# WORK TASK 1:
Retype the provided passage from "into the Act." up to and including "Committee on Migration.".
# WORK TASK 2:
In the provided passage, list each right, obligation, or prohibition that the Parliamentary Joint Committee on Human Rights considered the 2018 Bill's measures likely to be, or at risk of being, incompatible with.
-------- PROVIDED PASSAGE --------
These issues are discussed in more detail under the ‘Key
issues and provisions’ heading.
Financial implications
The Explanatory Memorandum states that the Bill will have
no financial impact.[49]
Statement of Compatibility with
Human Rights
As required under Part 3 of the Human Rights
(Parliamentary Scrutiny) Act 2011 (Cth), the Government has assessed the
Bill’s compatibility with the human rights and freedoms recognised or declared
in the international instruments listed in section 3 of that Act. The
Government considers that the Bill is compatible.[50]
Parliamentary Joint Committee on Human Rights
The Parliamentary Joint Committee on Human Rights has not
commented on the Bill at the time of writing. However, the Committee raised a
number of human rights concerns in respect of the 2018 Bill.[51]
In particular, it considered:
- the
proposed expansion of the Minister’s power to cancel or refuse a visa is likely
to be incompatible with Australia’s non-refoulement obligations and the
right to an effective remedy, with the Committee questioning the sufficiency of
existing safeguards against refoulement and limitations on the
availability of merits review
- the
expanded bases on which a person’s visa may be cancelled, the consequence of
which would be that the person is subject to immigration detention, is likely
to be incompatible with the right to liberty
- there
is a risk that the Bill’s measures may be incompatible with the prohibition on
expulsion without due process for those persons who have their visa cancelled
without natural justice under subsection 501(3) of the Migration Act
- the
Bill’s measures are likely to be incompatible with the right to protection of
the family and the obligation to consider the best interests of the child as a
primary consideration, particularly in relation to the cancellation of a
child’s visa and
- there
is a risk the measures may be incompatible with the right to freedom of
movement in circumstances where the Minister is not required to take into
account the right to enter and remain in one’s ‘own country’ when exercising
the power to refuse or cancel a visa, noting that a person’s ‘own country’ is
not restricted to countries with which the person has formal citizenship status,
but includes countries with which a person has ‘very strong ties’.[52]
Key issues and provisions
Designated offence
Item 5 inserts proposed paragraph 501(6)(aaa)
into the Act. This provides that a person does not pass the character test if
they have been convicted of a designated offence. Consequently,
the Minister or delegate may refuse to grant the person a visa, or may cancel
their existing visa. Refusal or cancellation of a visa on the grounds of a
designated offence conviction will be discretionary, rather than the mandatory
cancellation proposed by the Joint Standing Committee on Migration.
Proposed subsection 501(7AA) defines designated
offence as an offence against a law in force in Australia or a foreign
country, which:
- involves
one or more of a list of specified ‘physical elements’ and
- is
punishable by a maximum or fixed term of imprisonment of not less than two
years.
Each of these elements is discussed below.
What conduct is captured?
-------- EXTRACTED MATERIAL --------
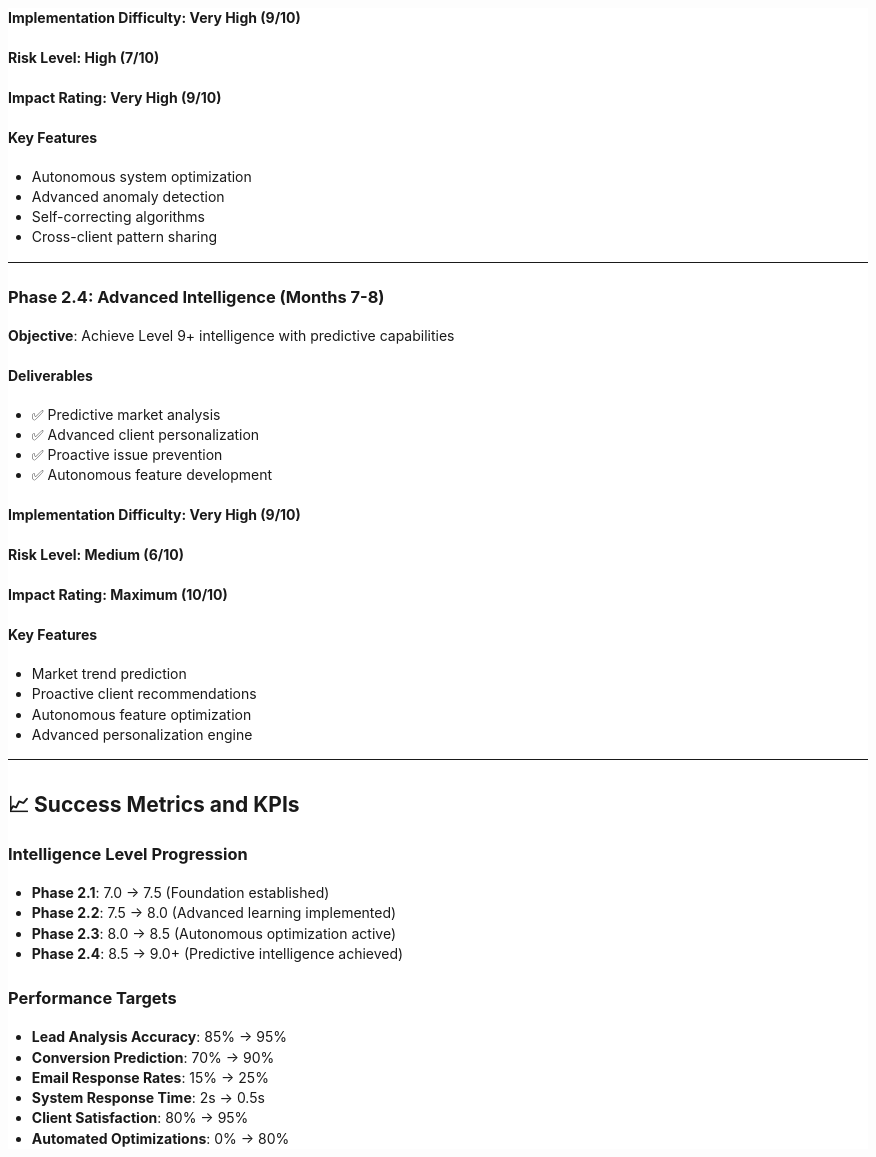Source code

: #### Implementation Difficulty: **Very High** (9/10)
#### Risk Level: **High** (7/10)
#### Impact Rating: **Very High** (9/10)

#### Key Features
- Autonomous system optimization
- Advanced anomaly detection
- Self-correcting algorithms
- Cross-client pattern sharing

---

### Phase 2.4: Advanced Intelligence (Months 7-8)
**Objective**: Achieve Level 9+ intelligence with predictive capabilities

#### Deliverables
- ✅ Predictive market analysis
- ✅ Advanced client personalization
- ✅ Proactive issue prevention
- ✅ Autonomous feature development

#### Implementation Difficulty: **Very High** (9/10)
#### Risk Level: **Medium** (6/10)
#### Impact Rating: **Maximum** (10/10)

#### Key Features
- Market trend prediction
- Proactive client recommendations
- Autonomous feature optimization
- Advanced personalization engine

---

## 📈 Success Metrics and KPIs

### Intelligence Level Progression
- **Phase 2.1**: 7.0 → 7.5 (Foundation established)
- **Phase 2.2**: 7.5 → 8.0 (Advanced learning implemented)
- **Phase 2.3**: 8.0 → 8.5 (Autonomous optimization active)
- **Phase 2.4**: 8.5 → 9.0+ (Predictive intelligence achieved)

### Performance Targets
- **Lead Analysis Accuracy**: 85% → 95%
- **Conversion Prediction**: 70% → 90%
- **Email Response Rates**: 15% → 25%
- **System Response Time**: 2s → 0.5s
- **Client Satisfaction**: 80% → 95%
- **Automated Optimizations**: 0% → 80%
--------
-------- EXTRACTED MATERIAL --------
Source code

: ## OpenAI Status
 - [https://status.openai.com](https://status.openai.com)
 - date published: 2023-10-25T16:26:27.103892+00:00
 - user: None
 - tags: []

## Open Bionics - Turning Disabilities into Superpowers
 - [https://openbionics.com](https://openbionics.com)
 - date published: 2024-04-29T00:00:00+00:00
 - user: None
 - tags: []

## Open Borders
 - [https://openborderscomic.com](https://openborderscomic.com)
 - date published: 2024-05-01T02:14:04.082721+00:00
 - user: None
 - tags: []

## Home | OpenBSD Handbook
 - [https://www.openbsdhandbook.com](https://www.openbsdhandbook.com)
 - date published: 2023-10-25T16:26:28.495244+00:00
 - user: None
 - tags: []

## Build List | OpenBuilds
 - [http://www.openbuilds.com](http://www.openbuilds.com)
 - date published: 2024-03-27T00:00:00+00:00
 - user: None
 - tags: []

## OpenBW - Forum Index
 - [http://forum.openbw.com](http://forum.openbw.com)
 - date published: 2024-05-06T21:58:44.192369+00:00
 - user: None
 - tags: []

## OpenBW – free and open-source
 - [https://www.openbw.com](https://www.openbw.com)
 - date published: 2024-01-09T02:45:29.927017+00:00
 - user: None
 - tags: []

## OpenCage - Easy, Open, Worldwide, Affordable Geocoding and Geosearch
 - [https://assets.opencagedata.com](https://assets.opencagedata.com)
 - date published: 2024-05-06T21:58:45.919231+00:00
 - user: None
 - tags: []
--------
# ANSWER BOX 1:
into the Act. This provides that a person does not pass the character test if
they have been convicted of a designated offence. Consequently,
the Minister or delegate may refuse to grant the person a visa, or may cancel
their existing visa. Refusal or cancellation of a visa on the grounds of a
designated offence conviction will be discretionary, rather than the mandatory
cancellation proposed by the Joint Standing Committee on Migration.

# ANSWER BOX 2:
- Australia's non-refoulement obligations
- The right to an effective remedy
- The right to liberty
- The prohibition on expulsion without due process
- The right to protection of the family
- The obligation to consider the best interests of the child as a primary consideration
- The right to freedom of movement